### Excerto fornecido
DECLARAÇÃO DE INTENÇÕES

O que me distingue de um revolucionário, é que este quer mudar o mundo. eu não quero mudar rigorosamente nada, apenas registar a iniquidade humana.

sábado, 19 de julho de 2014

verão frio, verão quente

verão frio, verão quente
vai frio este verão, meus ossos, minha carne, minhas veias, minha pele, meu corpo anseia pelo verão quente.
o coração gela e nada há que o aqueça.
tenho saudades da canícula alentejana, do ar que estala a pele, da sesta fresca, por detrás de grossas paredes de pedras caiadas de branco e debruadas de azul ou amarelo. da sesta que dá argúcia ao pensamento e aclara as ideias. da sede matada em água fresca num cântaro de barro.
verão quente…
no vídeo abaixo, Zeca Afonso pergunta “onde estão as novas gerações? Estão a curtir uma de quê?”. Zeca, sei que foste boa pessoa e dizem-me, os que te conheceram, que ingénuo até. Não viste, ou ignoraste, que este país não tem gerações, tem apenas uma amálgama de novos e velhos que se “indignam sossegados” (Miguel Torga).
este é o fado nosso de cada dia.
não sei se no concerto de onde foi retirado o vídeo, se noutro concerto no coliseu, Zeca Afonso, ao introduzir Fausto em palco, recorda memórias passadas e referia “dos tempos do saudoso prec, do sempre saudoso e nunca desmentido prec”.
há tempos, o camarada Jerónimo também dizia “estamos a viver um novo prec, só que este é ao contrário, é o prec dos ricos”.

### Entradas listadas
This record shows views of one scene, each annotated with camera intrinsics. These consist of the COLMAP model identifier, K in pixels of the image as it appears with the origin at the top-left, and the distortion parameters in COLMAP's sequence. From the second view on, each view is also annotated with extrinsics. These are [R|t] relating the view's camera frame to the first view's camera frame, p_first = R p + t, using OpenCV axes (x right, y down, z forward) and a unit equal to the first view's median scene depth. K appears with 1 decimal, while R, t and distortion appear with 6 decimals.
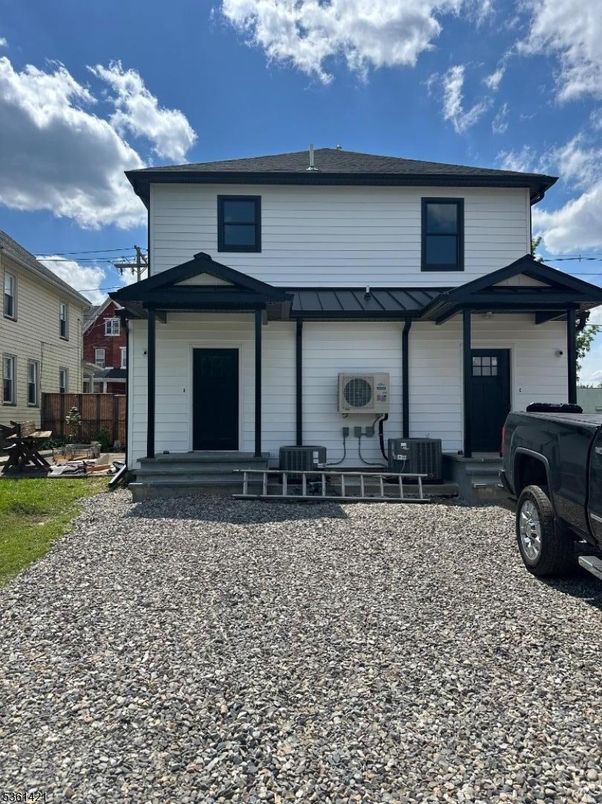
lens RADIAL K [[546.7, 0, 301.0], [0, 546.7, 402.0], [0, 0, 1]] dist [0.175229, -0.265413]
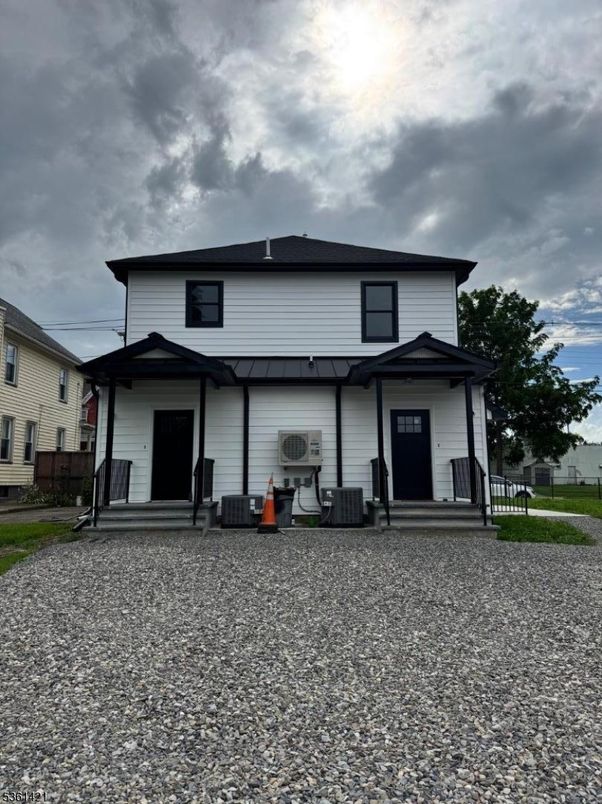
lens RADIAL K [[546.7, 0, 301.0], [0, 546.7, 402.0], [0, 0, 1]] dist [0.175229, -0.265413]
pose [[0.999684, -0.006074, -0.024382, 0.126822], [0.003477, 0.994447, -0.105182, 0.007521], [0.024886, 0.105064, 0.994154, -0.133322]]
---
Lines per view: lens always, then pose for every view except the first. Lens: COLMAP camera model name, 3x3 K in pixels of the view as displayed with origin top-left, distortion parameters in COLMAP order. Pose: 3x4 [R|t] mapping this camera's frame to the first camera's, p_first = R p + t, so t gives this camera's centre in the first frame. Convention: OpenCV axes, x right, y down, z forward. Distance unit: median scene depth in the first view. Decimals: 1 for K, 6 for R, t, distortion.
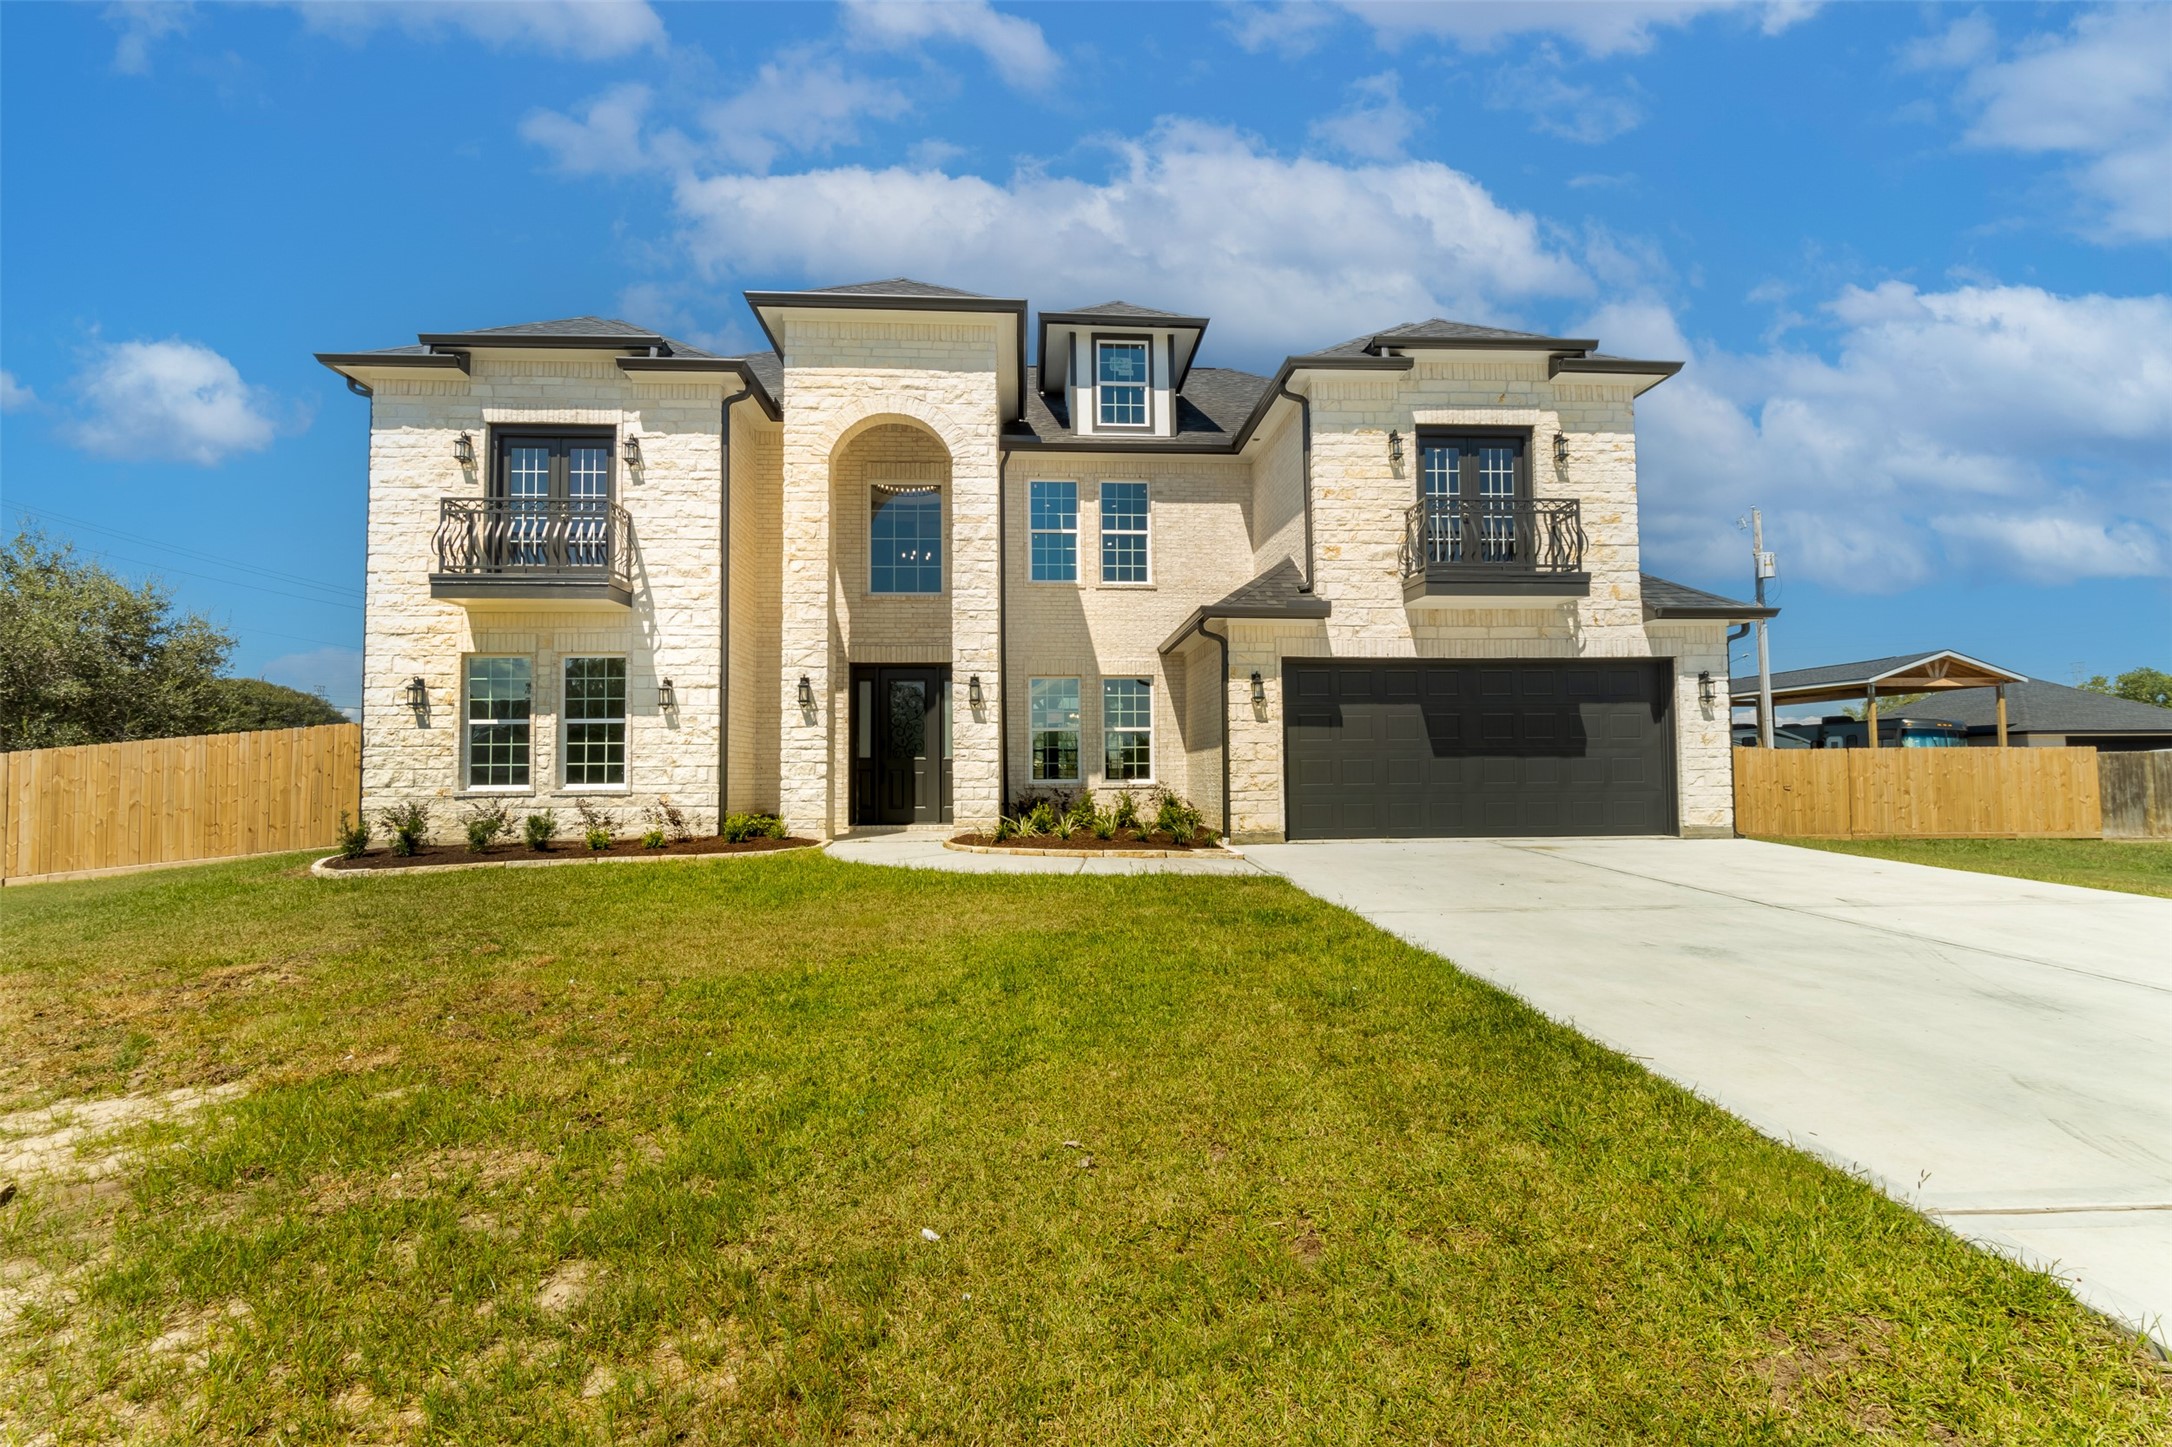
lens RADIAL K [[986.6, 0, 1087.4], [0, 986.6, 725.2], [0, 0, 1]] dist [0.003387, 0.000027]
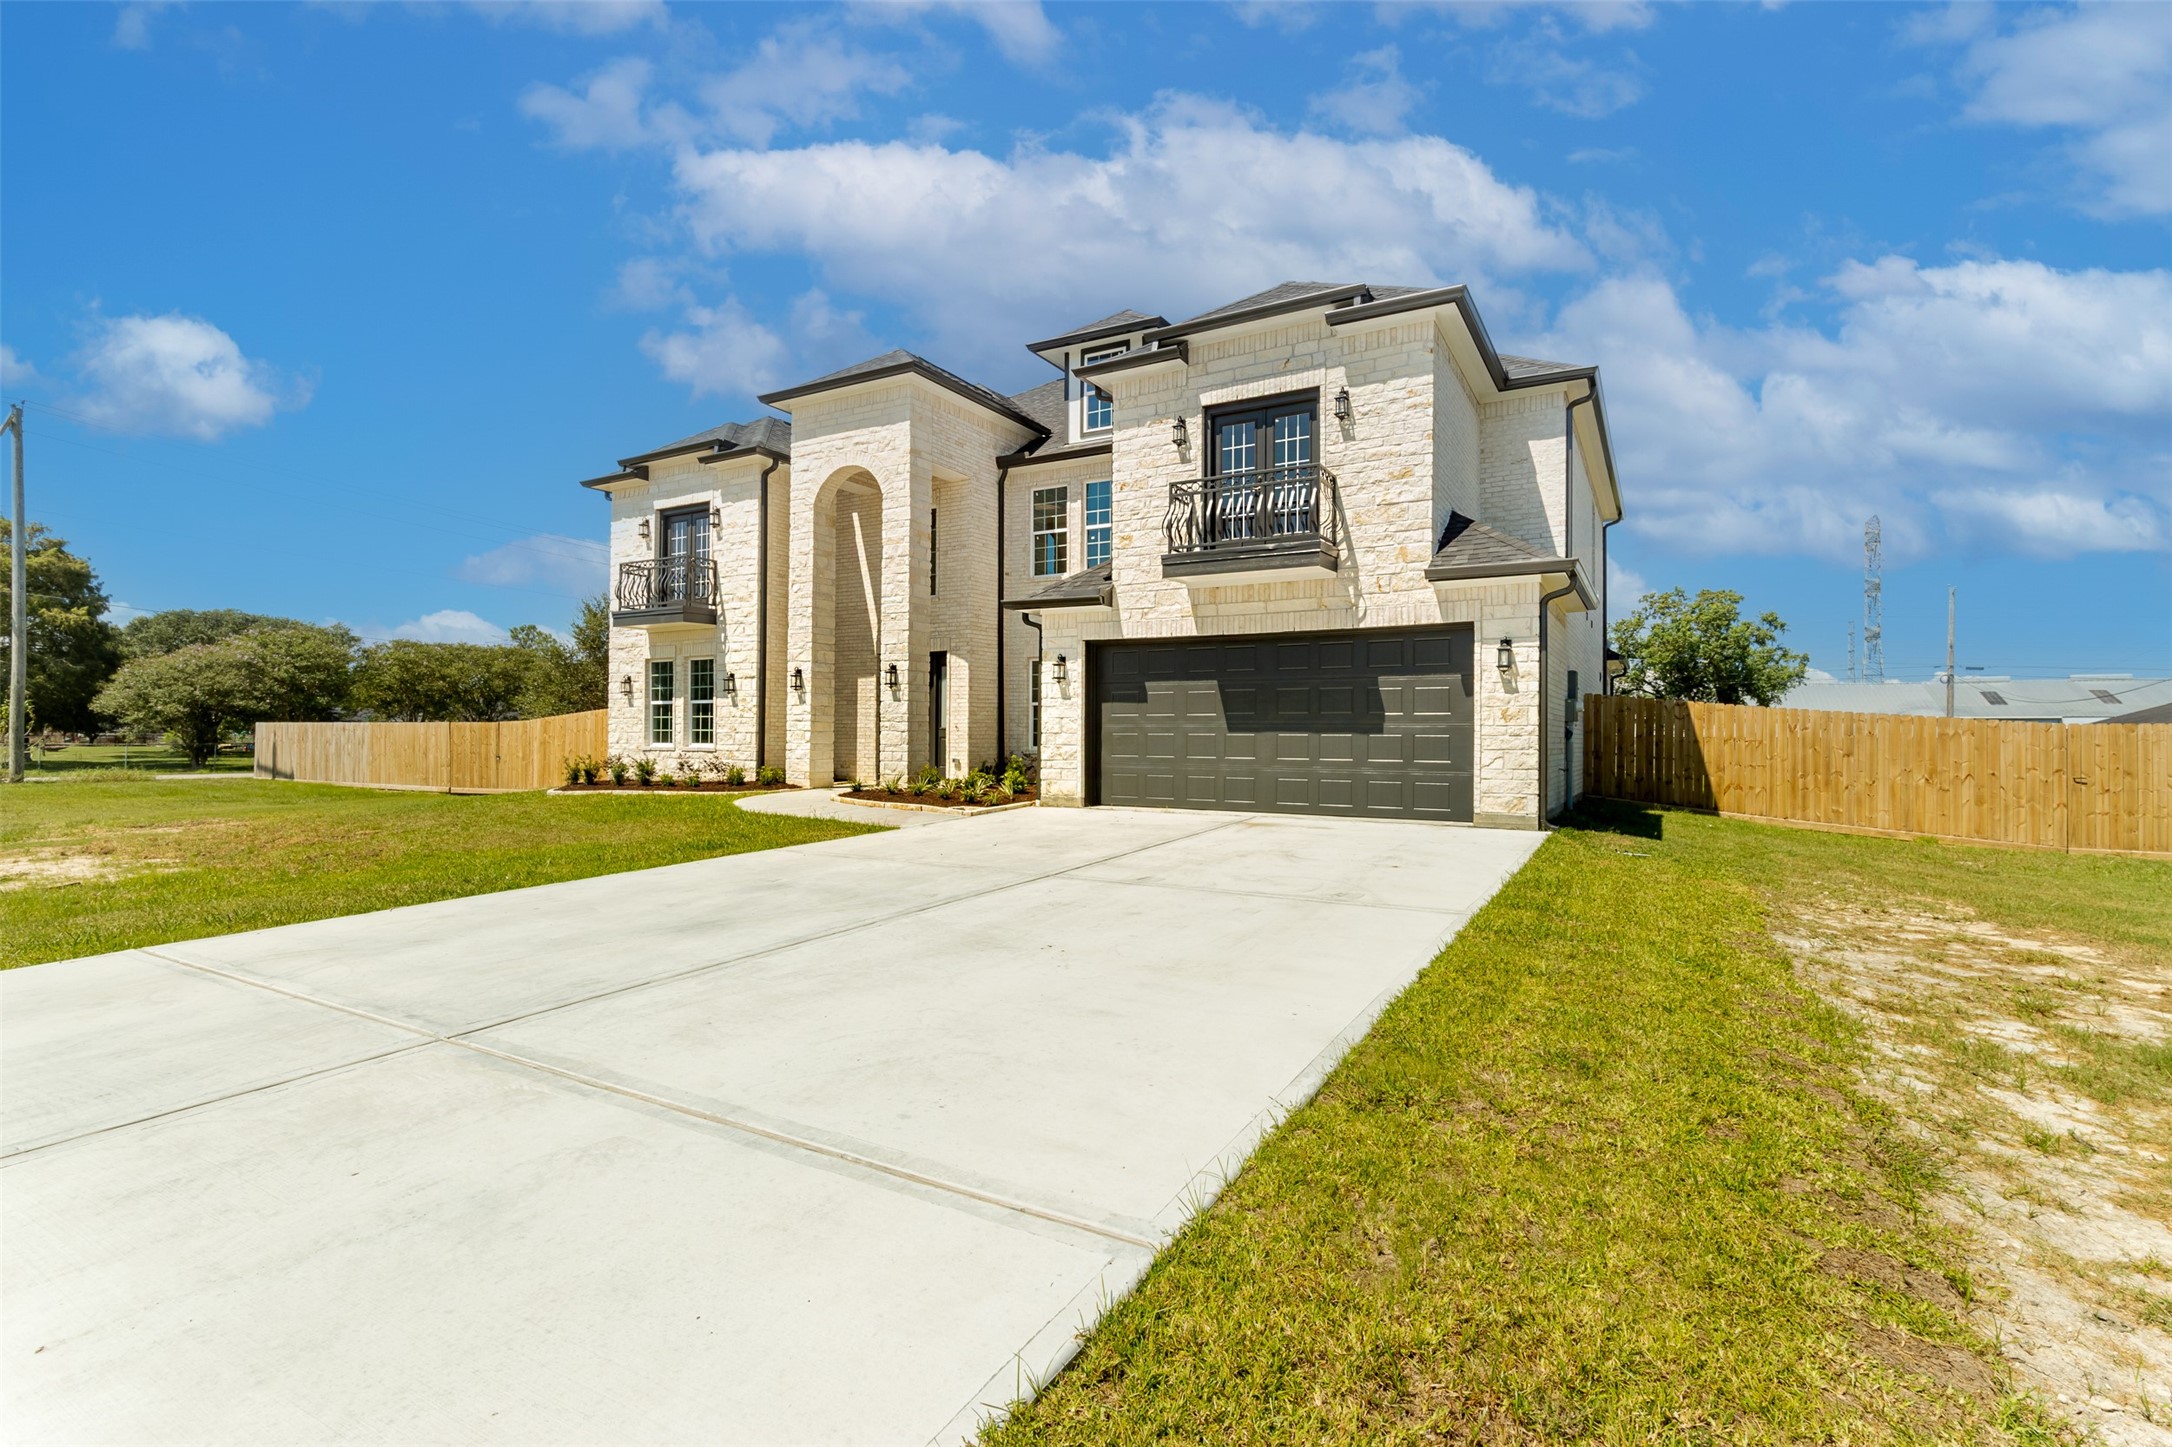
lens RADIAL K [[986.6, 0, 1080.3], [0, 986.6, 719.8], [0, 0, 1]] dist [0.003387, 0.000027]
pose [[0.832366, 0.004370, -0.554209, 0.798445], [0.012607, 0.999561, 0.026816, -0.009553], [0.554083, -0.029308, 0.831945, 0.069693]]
* * *
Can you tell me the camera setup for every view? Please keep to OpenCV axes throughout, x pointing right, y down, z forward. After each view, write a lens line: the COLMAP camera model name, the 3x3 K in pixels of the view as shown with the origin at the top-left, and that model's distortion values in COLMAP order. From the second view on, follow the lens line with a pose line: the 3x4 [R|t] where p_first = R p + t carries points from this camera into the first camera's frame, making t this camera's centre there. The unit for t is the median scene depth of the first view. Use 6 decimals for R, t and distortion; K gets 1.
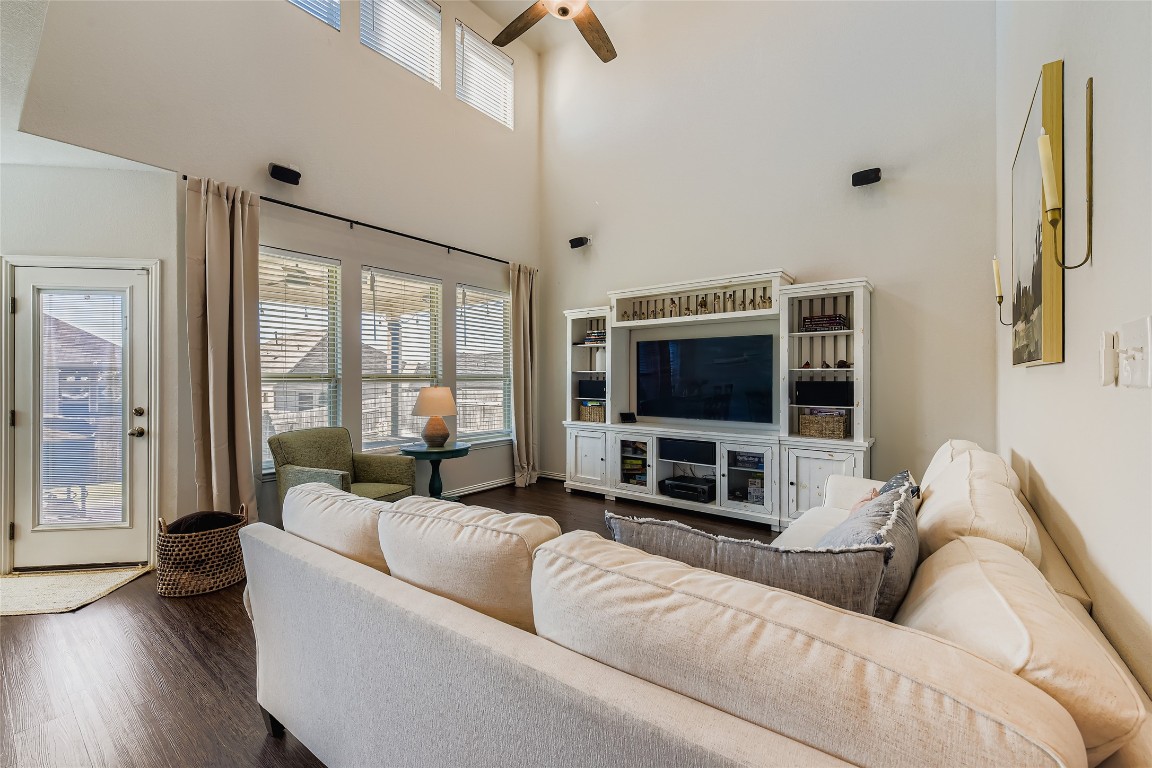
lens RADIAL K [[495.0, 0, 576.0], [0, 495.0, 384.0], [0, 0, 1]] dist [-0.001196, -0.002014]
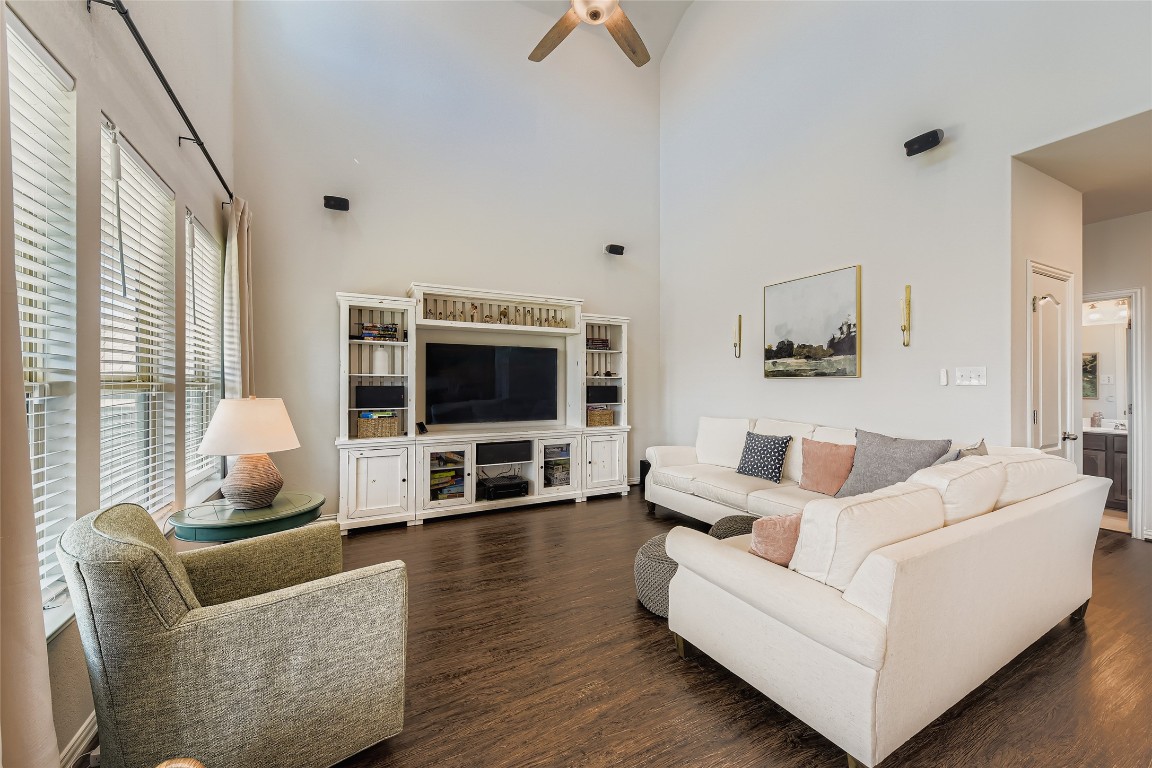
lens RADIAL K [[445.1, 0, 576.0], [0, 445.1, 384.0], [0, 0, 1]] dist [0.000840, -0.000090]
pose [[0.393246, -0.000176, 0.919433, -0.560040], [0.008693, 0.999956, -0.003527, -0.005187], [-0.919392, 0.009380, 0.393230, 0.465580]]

### Objetivo
Escreva a continuação do texto sobre o verão frio e o verão quente, a partir da última frase apresentada. As linhas são material independente, sem ligação ao texto.

### Resultado do exercício
o Zeca já lá está, posto em sossego, alguém avise o camarada Jerónimo que nunca houve prec dos pobres, aqui e em toda a parte todos os precs foram dos ricos, senão de uns de outros e na falta de todos lá estava o Estado, esse avô cavernoso, a zelar pelos bens dos ricos.
os pobres, quanto muito, tiveram direito a três dias, mal medidos, de festa na aldeia: fato domingueiro, chapéu ou lenço novos, com missa, procissão, peditório com banda filarmónica, foguetório, copos de vinho e laranjada, jogo do belho na tasca do chico antonho, tourada à vara larga, arraial até de madrugada, atuação do José Cid ou do marco Paulo, a meio espectáculo de fogo preso, cumprimentam-se os compadres, visitam-se as comadres.
mas, finda a ilusão ou bebedeira, o prec continua a ser dos ricos. essa é que é Eça!
Ai que saudades tenho do verão quente…
… e já agora, com um prec a sério, um PREC que fosse do povo, aquele que devia ser “quem mais ordena”.